- [TEXTO FORNECIDO]:
>>
Acrescenta que a TICV “estava em incumprimento” e que o pedido de autorização para a operação do período IATA Verão 2021 (28 de março de 2021 a 30 de outubro de 2021) não tinha sido apresentado nos 30 dias antes da data do início das operações, conforme determinam os regulamentos.
“A AAC estabeleceu comunicação com a empresa, expondo a sua inquietação, através de correspondências, presencialmente e por telefone, demandando que a situação fosse regularizada com a urgência devida”, revela a agência.
Em momentos diferenciados, a TICV apresentou dois pedidos de programações parciais à autorização da AAC, “deixando de cumprir assim com o que manda o regulamento e com o que lhe havia sido requerido nas missivas da autoridade aeronáutica, e seguiu a não sujeitar à aprovação a programação completa de Verão 2021”.
O regulador sublinha, contudo, que “para que não houvesse a disrupção do serviço de transporte aéreo doméstico”, deixando o país sem mobilidade aérea interna, “a AAC emitiu duas autorizações que compreendia o período de 27 de março a 30 de abril e 01 a 16 de maio”.
A AAC explica que “continuou sempre a insistir com a TICV para que se conformasse com o disposto no regulamento” e “apresentasse a programação referente ao período IATA Verão 2021, comunicando-lhe que caso não corrigisse a situação não se lhe iria emitir nova autorização e que com efeito a transportadora ficaria impossibilitada de realizar as operações aéreas comerciais regulares”.
<<
- [PROBLEMA 1]: No texto sobre a TICV e a AAC, que datas abrange o período IATA Verão 2021?
- [PROBLEMA 2]: Segundo o texto sobre a TICV e a AAC, por que motivo a AAC emitiu duas autorizações apesar do incumprimento da TICV?
- [PROBLEMA 3]: Prossiga o texto sobre o diferendo entre a AAC e a TICV a partir da última frase apresentada.
Não é preciso consultar as linhas.

- [LINHAS]:
>>
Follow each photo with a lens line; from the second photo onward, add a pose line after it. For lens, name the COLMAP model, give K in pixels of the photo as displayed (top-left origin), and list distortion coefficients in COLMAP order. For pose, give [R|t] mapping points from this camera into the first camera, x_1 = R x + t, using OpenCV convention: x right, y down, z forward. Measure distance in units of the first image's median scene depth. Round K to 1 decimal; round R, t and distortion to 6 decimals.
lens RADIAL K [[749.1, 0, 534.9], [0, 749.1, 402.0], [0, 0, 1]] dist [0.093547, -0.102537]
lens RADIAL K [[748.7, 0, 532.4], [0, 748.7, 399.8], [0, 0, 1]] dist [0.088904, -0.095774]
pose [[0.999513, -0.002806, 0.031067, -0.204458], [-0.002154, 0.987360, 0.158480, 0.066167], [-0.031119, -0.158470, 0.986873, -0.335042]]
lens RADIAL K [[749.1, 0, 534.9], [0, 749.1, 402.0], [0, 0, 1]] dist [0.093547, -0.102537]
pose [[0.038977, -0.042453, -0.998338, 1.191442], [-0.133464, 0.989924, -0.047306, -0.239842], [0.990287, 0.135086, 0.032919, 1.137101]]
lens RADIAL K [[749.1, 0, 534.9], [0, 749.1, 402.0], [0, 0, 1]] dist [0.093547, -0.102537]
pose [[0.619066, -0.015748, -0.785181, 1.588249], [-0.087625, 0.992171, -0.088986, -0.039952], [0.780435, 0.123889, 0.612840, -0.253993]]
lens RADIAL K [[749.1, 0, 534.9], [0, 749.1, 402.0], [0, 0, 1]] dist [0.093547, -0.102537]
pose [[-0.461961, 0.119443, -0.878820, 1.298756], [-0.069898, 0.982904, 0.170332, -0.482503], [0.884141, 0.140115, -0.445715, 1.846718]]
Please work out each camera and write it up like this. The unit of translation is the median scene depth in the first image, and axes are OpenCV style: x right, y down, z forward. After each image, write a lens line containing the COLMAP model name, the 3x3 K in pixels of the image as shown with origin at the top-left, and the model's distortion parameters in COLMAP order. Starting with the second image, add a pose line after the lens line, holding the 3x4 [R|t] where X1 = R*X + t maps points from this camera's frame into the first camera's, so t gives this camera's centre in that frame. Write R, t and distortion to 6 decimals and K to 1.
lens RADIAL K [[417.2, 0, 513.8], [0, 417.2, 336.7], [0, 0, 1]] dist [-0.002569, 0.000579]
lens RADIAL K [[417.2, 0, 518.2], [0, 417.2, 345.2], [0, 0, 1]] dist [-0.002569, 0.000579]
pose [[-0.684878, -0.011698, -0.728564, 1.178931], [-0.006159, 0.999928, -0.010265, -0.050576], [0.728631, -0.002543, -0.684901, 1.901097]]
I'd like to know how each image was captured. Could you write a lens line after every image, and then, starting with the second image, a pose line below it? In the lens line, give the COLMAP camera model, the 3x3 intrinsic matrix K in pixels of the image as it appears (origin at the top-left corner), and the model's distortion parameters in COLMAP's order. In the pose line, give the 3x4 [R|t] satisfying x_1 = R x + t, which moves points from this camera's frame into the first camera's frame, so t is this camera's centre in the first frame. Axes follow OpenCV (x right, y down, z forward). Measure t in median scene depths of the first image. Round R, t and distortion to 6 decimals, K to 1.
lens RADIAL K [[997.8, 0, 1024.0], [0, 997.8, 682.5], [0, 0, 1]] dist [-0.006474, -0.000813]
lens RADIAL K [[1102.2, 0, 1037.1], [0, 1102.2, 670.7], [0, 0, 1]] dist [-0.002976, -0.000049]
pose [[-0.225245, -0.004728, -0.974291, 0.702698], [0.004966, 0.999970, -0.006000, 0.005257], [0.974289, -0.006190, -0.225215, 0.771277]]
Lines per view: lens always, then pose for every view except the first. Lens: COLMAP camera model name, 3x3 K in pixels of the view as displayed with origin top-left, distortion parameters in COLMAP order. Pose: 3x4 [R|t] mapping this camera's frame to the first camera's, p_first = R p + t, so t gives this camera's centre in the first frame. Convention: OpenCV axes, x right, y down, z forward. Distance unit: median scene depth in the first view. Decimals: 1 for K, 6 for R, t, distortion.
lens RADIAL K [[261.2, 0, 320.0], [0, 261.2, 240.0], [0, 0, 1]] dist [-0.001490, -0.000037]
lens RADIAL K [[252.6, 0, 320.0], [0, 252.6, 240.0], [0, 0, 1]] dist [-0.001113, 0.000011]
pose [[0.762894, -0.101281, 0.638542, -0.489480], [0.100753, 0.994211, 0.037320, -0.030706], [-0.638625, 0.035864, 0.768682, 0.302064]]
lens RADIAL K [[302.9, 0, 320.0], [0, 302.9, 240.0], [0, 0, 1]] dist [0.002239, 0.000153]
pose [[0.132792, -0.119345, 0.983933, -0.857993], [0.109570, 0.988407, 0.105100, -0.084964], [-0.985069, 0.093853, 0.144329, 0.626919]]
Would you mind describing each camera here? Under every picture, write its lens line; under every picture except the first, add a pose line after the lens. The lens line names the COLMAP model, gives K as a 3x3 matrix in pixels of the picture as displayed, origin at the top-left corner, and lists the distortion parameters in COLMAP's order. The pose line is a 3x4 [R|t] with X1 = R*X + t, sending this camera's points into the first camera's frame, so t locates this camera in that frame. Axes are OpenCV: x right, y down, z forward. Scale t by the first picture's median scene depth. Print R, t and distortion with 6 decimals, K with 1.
<<
- [RESPOSTA ESPERADA 1]: De 28 de março de 2021 a 30 de outubro de 2021.

- [RESPOSTA ESPERADA 2]: A AAC emitiu as duas autorizações para que não houvesse disrupção do serviço de transporte aéreo doméstico, o que deixaria o país sem mobilidade aérea interna.

- [RESPOSTA ESPERADA 3]:
Em 17 de maio, já após o início do contrato de concessão emergencial com a BestFly e da “caducidade efetiva da autorização” à companhia, a TICV deu entrada com a programação de verão na AAC, o que, a avançar, representaria duas empresas a assegurar o transporte aéreo doméstico em Cabo Verde.
“À luz do exposto, a AAC prosseguiu com a implementação das medidas de regulação que se impunham e solicitou informações adicionais que melhor lhe permitia ajuizar sobre a pretensão da TICV, requerendo, nomeadamente, que manifestasse sobre a sua real intenção da retoma das operações e que indicasse a sua capacidade financeira para a realização das operações, uma vez que a empresa tinha divulgado à AAC e ao público em geral que atravessava uma situação financeira que não lhe permitia assegurar os voos”, lê-se na nota.
No entanto, a AAC revela ainda que após “ter concluído a sua análise, ainda em tempo, foi confrontada com um novo pedido da TICV a requerer que, por ora, a autorização para a operação período IATA Verão 2021, não fosse emitida, fundamentando o seu apelo com motivos de interesse exclusivo da empresa”.
O primeiro-ministro cabo-verdiano, Ulisses Correia e Silva, admitiu em 17 de maio a possibilidade da espanhola Binter sair da estrutura acionista da TICV: “É preciso ter em conta que a TICV é uma companhia que já está a operar e é bom que não haja descontinuidade. Outra coisa é se a Binter continuará ou não como acionista da TICV”.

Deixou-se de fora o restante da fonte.